Am 24. Juni 1542 wird der Konquistador Francisco de Orellana mit seiner Schar auf der Suche nach dem sagenhaften Goldland Eldorado von indigenen Kriegerinnen angegriffen. Der Dominikanermönch Gaspar de Carvajal vermerkt in seinem Tagebuch: »Dann kamen wir in das Reich der Amazonen. Sie kämpften gegen uns als Anführer an der Spitze ihres Volkes, mit langen Haaren und fast nackt, mit Pfeil und Bogen bewaffnet und so tapfer wie zehn Krieger.«
Der altgriechische Mythos von den Amazonen, die sich als hehre Kämpferinnen für den unbehinderten Bogenschuss eine Busenhälfte ausbrennen ließen, flammt wieder auf und so wird der Fluss, auf dem die Expedition unterwegs war, Fluss der Amazonen, Rio Amazonas genannt.
Schon lange vor dem Erscheinen der Spanier in der Neuen Welt gab es in den indianischen Kulturen Geschlechterrollenwechsel oder fließend ineinander übergehende Geschlechterkonzepte. Die moralischen Vorwürfe gegen die Kulturen der Ureinwohner legitimierten die europäischen Eroberer und Kolonisten im Namen Gottes, diese zu zerstören und sich das Land anzueignen. Die Unzugänglichkeit des Regenwaldes schützte Traditionen und Riten über die Jahrhunderte und so leben noch immer eine Vielzahl transsexueller Menschen in verschiedenen Orten des Amazonas Gebiets. Inmitten seiner tropischen Fülle an Formen und Farben, an Früchten und Getier scheint es sich dort trotz Diskriminierung und Macho geprägter Gesellschaftsstruktur leichter zwischen den Geschlechtern zu leben.
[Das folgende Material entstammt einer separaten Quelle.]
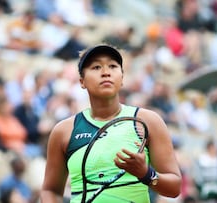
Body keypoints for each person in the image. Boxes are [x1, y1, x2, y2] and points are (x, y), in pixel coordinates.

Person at [40, 44, 182, 202]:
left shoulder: (148, 121)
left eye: (113, 66)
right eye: (96, 67)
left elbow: (174, 187)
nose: (106, 72)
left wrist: (146, 174)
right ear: (82, 81)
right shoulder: (64, 131)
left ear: (122, 78)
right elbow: (50, 191)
Ich habe Transvestiten in ihrem unmittelbaren Lebensumfeld porträtiert. Sie haben vorab durch Kleidung und Schminke ein repräsentatives Selbstbild entworfen. Der häufige Einsatz von camouflageartigem Make-up und die farbliche Betonung von einzelnen Gesichtspartien lässt eine Nähe zur Malerei entstehen, die durch die Wahl der Hintergründe unterstützt wird. In dieser Verbindung avancieren sie zu Kunstfiguren, deren melancholische Schönheit jedoch bei näherer Betrachtung Brüche erfährt, die ihnen dennoch ihre Würde nicht nimmt.
Parallel dazu inszenierte ich Stillleben, in denen exotische Früchtearrangements durch die Kombination mit tierischen Fragmenten Irritationen hervorrufen. Schönheit und Verletzlichkeit, Paradies und Qual stehen sich hier als Metapher für das Leben der Protagonistinnen gegenüber.
Der altgriechische Begriff A Mazo (ohne Brust) steht als Synonym für diese Frauen, die in einem männlichen Körper leben, und der Situation ihrer gesellschaftlichen Abwertung und Chancenlosigkeit kaum entfliehen können.